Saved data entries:
-*-

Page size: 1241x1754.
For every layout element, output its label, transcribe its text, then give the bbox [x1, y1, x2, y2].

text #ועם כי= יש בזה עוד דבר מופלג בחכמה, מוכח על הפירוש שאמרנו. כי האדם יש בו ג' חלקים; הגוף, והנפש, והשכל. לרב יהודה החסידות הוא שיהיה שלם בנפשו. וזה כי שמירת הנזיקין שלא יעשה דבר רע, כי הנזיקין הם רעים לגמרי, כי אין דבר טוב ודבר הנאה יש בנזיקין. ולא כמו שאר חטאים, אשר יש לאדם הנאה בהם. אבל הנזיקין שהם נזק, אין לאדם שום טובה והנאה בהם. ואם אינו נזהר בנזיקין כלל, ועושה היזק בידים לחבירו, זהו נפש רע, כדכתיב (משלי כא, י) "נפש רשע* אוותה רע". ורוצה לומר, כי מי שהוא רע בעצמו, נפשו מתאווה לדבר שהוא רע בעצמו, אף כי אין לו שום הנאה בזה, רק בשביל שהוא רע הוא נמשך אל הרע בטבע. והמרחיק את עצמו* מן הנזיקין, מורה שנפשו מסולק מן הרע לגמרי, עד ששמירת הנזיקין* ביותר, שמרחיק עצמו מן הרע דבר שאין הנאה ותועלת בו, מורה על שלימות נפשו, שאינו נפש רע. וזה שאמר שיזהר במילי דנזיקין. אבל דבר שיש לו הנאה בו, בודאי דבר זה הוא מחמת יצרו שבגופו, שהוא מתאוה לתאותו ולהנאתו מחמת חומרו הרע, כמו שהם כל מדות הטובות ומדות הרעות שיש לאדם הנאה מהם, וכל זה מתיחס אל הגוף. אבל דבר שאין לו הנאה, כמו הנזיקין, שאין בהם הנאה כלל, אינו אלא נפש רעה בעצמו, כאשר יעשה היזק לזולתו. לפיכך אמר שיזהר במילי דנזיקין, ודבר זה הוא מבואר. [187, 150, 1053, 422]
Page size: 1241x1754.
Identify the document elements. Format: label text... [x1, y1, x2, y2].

-*-

Spot every line in the entries that includes the word "text", and copy each one out.

For every layout element, output its label, transcribe its text, then give the bbox [x1, y1, x2, y2].
text #ועם כי= יש בזה עוד דבר מופלג בחכמה, מוכח על הפירוש שאמרנו. כי האדם יש בו ג' חלקים; הגוף, והנפש, והשכל. לרב יהודה החסידות הוא שיהיה שלם בנפשו. וזה כי שמירת הנזיקין שלא יעשה דבר רע, כי הנזיקין הם רעים לגמרי, כי אין דבר טוב ודבר הנאה יש בנזיקין. ולא כמו שאר חטאים, אשר יש לאדם הנאה בהם. אבל הנזיקין שהם נזק, אין לאדם שום טובה והנאה בהם. ואם אינו נזהר בנזיקין כלל, ועושה היזק בידים לחבירו, זהו נפש רע, כדכתיב (משלי כא, י) "נפש רשע* אוותה רע". ורוצה לומר, כי מי שהוא רע בעצמו, נפשו מתאווה לדבר שהוא רע בעצמו, אף כי אין לו שום הנאה בזה, רק בשביל שהוא רע הוא נמשך אל הרע בטבע. והמרחיק את עצמו* מן הנזיקין, מורה שנפשו מסולק מן הרע לגמרי, עד ששמירת הנזיקין* ביותר, שמרחיק עצמו מן הרע דבר שאין הנאה ותועלת בו, מורה על שלימות נפשו, שאינו נפש רע. וזה שאמר שיזהר במילי דנזיקין. אבל דבר שיש לו הנאה בו, בודאי דבר זה הוא מחמת יצרו שבגופו, שהוא מתאוה לתאותו ולהנאתו מחמת חומרו הרע, כמו שהם כל מדות הטובות ומדות הרעות שיש לאדם הנאה מהם, וכל זה מתיחס אל הגוף. אבל דבר שאין לו הנאה, כמו הנזיקין, שאין בהם הנאה כלל, אינו אלא נפש רעה בעצמו, כאשר יעשה היזק לזולתו. לפיכך אמר שיזהר במילי דנזיקין, ודבר זה הוא מבואר. [187, 150, 1053, 422]
Identify the document elements. Format: label text... [x1, y1, x2, y2].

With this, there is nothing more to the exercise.